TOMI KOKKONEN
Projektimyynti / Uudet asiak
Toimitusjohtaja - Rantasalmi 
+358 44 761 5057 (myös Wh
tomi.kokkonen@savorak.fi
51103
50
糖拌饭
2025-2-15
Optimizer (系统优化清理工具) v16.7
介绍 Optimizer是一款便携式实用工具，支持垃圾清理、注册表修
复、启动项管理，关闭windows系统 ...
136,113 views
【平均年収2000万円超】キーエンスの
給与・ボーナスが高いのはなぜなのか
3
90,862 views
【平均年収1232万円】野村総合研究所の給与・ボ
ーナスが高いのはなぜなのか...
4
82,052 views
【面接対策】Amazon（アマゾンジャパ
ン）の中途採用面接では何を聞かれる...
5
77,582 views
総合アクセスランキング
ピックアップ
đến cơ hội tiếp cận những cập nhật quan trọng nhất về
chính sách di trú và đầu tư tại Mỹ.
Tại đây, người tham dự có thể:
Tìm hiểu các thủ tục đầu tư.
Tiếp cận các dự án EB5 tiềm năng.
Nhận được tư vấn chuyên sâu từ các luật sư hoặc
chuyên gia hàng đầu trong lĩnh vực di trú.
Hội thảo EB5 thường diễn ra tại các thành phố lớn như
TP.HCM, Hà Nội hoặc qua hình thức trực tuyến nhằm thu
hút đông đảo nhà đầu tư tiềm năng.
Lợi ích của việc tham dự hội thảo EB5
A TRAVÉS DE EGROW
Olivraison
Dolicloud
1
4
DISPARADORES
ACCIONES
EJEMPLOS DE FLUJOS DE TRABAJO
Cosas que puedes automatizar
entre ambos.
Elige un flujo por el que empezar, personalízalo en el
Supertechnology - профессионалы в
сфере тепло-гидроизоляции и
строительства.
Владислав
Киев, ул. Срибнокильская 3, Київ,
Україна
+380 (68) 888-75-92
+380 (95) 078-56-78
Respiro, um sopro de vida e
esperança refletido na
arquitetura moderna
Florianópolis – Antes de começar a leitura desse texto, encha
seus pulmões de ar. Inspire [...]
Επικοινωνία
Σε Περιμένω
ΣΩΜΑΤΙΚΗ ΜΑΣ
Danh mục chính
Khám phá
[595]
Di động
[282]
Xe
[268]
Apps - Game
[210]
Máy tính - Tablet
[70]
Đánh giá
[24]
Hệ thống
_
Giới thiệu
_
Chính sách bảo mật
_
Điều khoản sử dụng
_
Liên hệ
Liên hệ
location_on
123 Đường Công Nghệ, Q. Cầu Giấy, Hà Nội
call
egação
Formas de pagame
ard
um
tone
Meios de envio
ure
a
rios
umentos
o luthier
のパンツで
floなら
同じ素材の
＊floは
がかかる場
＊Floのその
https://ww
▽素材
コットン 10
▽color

================

**WORK TASK**
Search the listing above for the string "năng" and copy each line that has it.

**EXERCISE RESPONSE**
Tiếp cận các dự án EB5 tiềm năng.
hút đông đảo nhà đầu tư tiềm năng.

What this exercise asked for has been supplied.